▶ _Work order A_:
In the text on the OCC fintech charter dispute, what did the Second Circuit rule on, according to Lacewell?
▶ _Work order B_:
Carry on the text on the OCC fintech charter dispute, picking up after its final sentence.

▶ _Text passage_:
+++++
New York Superintendent of Financial Services Linda Lacewell said her agency will continue to challenge federal “encroachment” on state financial regulations. The Second Circuit only ruled on the ripeness of the DFS challenge, not the merits of the case, she said in a statement.
Lacewell also urged Hsu to reconsider the OCC’s fintech charter program altogether.
“It is incumbent upon us to work together in our dual state-federal financial system to ensure both safety and soundness of industry and protection of the consumers who rely on financial products and services,” she said.
Several other state regulators are challenging the OCC’s fintech charter through litigation by the Conference of State Banking Supervisors.
CSBS has alleged that the OCC’s potential approval of a standard banking charter application by Figure Technologies Inc., a blockchain-based financial services provider that plans to take uninsured deposits, would essentially result in a fintech charter by another name.
+++++
▶ _Dataset excerpts_:
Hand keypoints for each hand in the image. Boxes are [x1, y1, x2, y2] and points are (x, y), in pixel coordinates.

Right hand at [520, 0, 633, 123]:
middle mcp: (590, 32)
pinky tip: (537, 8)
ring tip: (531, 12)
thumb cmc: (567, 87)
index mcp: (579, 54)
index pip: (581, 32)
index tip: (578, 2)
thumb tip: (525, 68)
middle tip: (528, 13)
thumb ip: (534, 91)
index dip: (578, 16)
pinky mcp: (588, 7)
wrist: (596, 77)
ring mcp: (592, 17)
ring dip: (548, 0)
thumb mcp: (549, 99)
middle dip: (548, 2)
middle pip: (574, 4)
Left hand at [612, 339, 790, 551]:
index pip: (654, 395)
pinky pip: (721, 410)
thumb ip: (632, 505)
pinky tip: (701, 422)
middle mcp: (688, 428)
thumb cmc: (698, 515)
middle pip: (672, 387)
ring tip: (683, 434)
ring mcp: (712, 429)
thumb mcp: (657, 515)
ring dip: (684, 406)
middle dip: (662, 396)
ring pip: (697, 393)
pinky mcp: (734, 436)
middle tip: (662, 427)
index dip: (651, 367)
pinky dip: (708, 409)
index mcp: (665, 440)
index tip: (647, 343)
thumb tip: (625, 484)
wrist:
+++++
▶ _Exercise output A_:
Only the ripeness of the DFS challenge, not the merits of the case.

▶ _Exercise output B_:
The OCC said it has not acted on or approved a charter to Figure, an agency spokesman said.
CSBS is disappointed in the Second Circuit’s ruling, but confident that courts will “ultimately determine that Congress has not given the OCC this authority, and we encourage the OCC to abandon its pursuit of the chartering of uninsured national banks,” Margaret Liu, CSBS executive vice president for strategic engagement, said in a statement.
The case is Lacewell v. Office of the Comptroller of the Currency, 2d Cir., No. 19-04271, ruling 6/3/21.